No I know and that's not what I'm saying. I'm talking about the OP's wife and not making a general statement about women. Of course plenty of women just want quickies as well as sex with all the bells on it and are very happy like that, but the OP's wife doesn't appear to be one of those women.

Charbon · 07/12/2011 15:14

I hadn't got that impression at all you see Cliff. In fact, from what the OP has said it's a complete mystery why his wife feels the way she does. I also think there is a natural tendency on threads like this for us posters to 'fill in the gaps' and project how we might feel, or in some cases do feel as a woman.

I see lots of threads on this site from women who seem to accept that as women, it's natural to have a lower or completely absent sex drive. And when they write, lots of posters suggest that it's because the OP doesn't feel loved or cherished, in the process projecting their own values about sex.

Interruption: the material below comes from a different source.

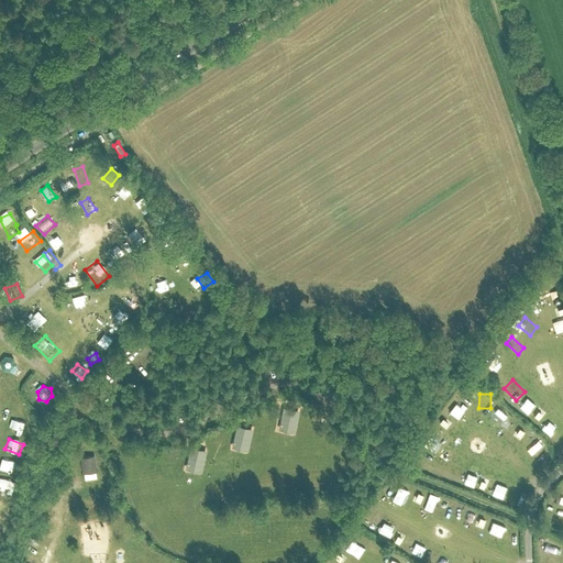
[(543,443),(532,455),(540,462),(551,451),(543,443)]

As distinct from the very few people of both sexes who are asexual, IME some women go off sex for the same reasons as some men, despite the heavy and relentless conditioning that men have higher sex drives than women and that men can have sex regardless of feelings. Those reasons range from not fancying their partners any more, having an affair or on the verge of one, resentment about something in the relationship, stress, depression, medication, contraception, psychological issues relating to sex itself, sexual trauma....the list is inexhaustible. Not feeling loved is just one of the reasons why some people go off sex and as we've seen here, it's not something that's peculiar to women. And it's no more natural for a previously sexual woman to develop an aversion to sex, than it is for a man.

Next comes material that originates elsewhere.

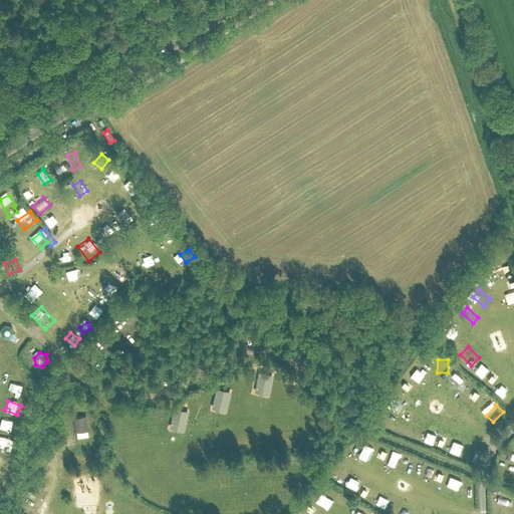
[(386,426),(400,423),(397,412),(382,415),(386,426)]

SolidGoldVampireBat · 07/12/2011 15:22

One thing to consider, OP: do you think your wife is content with your family life? Do you get the feeling she is going to therapy to keep you quiet, or does she imply in any way that she would like things to change in the marriage? Because there are people who don't have much interest in sex and/or lose what interest they had in sex after they have had DC, and would in fact be perfectly happy to live in a sexless marriage as long as the bills were paid and the DC looked after. If your wife is contented and her hopes for the therapy are that it will make you stop wanting sex or intimacy from her, then there may not be much you can do to save the relationship. However if she feels that there are problems within the marriage that need fixing then there is more chance of fixing them. Because you can't make someone else change, not even with the assistance of professionals, if the person doesn't want to change.

MerryMarigold · 07/12/2011 16:11

She may be content now (I doubt it, I think we all need to fell loved/ desired if we're in touch with how we're feeling). But even if she is content with the status quo, she needs to know that the status quo is very likely to change if their relationship doesn't change. She's entitled to know that and be given a chance to work it out.